## WHAT TO PRODUCE:
Count up the lines below containing the word "love", and give the result with no other words.

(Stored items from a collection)
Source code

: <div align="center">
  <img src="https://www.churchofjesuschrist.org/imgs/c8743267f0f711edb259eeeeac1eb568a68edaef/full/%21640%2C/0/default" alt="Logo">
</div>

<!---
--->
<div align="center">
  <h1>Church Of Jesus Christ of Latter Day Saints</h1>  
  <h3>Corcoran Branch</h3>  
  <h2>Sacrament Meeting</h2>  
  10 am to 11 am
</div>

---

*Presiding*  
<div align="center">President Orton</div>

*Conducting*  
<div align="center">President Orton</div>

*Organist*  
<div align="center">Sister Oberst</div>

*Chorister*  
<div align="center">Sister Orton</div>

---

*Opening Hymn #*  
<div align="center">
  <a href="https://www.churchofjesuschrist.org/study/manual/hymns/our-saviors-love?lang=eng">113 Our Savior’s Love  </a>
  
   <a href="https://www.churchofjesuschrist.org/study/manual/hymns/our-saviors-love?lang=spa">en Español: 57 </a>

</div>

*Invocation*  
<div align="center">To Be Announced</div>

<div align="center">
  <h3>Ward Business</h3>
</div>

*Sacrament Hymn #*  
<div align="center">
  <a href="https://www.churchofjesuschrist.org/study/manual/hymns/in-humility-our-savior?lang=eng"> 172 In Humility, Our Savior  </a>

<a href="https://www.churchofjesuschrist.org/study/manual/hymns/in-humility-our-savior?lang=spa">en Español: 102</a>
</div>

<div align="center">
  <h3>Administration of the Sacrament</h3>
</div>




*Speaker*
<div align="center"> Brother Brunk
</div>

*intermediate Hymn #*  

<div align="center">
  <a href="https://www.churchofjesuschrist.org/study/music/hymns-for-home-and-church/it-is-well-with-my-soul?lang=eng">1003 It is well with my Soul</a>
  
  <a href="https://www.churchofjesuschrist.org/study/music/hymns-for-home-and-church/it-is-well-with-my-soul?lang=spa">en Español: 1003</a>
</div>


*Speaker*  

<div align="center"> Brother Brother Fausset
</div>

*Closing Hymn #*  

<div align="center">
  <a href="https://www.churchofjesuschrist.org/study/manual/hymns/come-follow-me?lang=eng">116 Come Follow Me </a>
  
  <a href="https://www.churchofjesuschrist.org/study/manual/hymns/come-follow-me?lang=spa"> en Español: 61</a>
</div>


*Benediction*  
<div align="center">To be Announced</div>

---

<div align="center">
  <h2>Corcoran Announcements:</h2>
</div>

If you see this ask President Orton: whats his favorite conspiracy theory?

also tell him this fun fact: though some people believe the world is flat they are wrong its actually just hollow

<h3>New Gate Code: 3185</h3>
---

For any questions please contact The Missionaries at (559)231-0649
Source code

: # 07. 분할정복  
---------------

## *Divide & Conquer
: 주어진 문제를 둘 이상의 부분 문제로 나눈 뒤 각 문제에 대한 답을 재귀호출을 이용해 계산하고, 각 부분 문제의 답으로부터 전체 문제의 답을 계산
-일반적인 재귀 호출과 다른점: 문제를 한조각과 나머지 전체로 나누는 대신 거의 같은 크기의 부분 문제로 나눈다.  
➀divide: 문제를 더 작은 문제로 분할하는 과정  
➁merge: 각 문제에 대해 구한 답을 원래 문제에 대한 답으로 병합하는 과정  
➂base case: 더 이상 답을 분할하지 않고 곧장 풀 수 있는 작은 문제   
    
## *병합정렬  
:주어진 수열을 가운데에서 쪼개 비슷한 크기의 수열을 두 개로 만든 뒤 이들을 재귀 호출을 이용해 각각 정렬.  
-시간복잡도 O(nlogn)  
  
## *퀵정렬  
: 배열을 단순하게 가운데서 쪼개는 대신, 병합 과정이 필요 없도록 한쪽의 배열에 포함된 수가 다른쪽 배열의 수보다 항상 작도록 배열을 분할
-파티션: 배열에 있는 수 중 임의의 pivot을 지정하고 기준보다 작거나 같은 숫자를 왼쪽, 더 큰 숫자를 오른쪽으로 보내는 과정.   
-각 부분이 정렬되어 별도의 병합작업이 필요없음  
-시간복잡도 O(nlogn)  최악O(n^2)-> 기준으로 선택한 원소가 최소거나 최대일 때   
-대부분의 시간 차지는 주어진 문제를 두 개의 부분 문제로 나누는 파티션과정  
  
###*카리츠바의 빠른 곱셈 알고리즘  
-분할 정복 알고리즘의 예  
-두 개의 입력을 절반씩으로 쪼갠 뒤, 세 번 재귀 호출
--
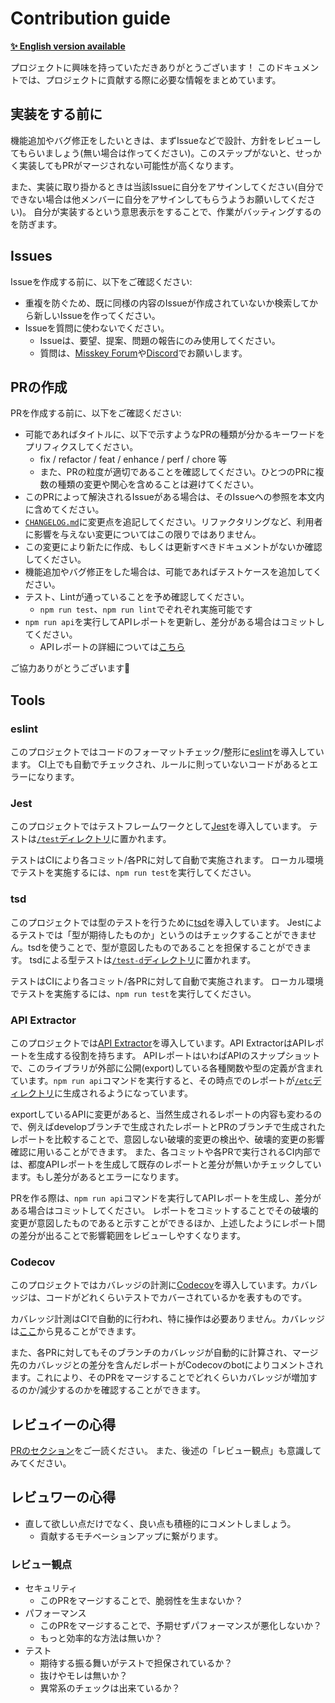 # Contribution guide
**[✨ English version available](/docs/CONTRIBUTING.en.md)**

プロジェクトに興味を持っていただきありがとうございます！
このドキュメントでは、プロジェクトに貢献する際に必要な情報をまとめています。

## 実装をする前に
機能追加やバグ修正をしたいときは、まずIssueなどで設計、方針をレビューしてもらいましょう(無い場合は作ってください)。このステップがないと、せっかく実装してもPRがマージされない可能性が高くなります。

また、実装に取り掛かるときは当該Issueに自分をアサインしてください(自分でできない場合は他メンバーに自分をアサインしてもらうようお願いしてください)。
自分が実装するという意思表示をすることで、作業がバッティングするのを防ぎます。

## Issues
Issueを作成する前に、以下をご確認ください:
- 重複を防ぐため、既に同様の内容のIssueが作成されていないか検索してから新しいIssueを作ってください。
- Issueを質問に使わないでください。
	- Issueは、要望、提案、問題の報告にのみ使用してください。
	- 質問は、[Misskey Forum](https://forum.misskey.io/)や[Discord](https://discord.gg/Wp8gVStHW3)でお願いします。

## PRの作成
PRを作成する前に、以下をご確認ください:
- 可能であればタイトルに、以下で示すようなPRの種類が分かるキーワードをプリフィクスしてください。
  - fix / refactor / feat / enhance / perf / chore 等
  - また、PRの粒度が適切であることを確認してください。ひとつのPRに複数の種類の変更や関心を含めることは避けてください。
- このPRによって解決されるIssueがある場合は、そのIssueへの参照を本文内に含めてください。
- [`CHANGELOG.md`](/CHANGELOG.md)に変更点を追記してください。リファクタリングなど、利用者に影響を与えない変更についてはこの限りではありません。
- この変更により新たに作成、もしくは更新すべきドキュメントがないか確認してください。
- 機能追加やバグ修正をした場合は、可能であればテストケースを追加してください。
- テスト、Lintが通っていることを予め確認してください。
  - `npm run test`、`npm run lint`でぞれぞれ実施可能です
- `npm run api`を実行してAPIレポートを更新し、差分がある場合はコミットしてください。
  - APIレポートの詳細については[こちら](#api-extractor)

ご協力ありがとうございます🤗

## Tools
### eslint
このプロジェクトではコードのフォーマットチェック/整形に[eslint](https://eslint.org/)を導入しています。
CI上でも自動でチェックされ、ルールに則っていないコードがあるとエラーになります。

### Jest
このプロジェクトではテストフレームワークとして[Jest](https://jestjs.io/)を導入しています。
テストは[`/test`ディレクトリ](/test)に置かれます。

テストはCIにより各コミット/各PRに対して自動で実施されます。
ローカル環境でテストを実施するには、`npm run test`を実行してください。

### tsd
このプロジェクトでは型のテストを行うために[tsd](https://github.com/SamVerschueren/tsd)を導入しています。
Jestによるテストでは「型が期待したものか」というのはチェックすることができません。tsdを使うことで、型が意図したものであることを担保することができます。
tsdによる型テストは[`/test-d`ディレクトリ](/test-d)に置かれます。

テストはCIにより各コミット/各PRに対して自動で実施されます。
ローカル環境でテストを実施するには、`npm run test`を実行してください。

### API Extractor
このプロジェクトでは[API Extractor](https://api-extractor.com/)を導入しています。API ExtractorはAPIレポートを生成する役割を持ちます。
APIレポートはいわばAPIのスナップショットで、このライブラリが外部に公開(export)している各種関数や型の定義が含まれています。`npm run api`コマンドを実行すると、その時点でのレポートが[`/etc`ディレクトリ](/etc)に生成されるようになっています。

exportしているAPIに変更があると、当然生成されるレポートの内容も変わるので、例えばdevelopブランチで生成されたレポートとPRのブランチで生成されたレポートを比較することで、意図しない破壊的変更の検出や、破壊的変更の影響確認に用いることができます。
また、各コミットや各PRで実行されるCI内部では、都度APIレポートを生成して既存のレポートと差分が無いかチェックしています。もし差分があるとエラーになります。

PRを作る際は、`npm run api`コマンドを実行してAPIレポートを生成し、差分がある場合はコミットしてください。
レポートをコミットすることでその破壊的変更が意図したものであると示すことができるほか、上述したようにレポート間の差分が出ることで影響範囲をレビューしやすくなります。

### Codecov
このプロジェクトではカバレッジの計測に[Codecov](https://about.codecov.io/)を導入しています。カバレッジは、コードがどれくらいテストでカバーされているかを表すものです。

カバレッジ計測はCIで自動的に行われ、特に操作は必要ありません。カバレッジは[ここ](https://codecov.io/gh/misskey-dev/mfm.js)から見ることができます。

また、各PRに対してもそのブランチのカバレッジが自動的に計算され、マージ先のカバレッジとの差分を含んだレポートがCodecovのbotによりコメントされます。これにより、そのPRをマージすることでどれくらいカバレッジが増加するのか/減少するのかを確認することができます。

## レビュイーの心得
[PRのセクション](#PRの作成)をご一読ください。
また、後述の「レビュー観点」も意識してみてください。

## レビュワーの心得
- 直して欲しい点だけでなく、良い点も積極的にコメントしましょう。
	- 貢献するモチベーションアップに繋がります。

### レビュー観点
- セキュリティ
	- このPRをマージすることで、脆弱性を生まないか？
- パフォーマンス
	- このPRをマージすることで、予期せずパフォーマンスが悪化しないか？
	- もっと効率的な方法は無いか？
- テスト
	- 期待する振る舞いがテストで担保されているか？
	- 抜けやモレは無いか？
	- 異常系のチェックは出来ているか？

## YOUR SOLUTION:
2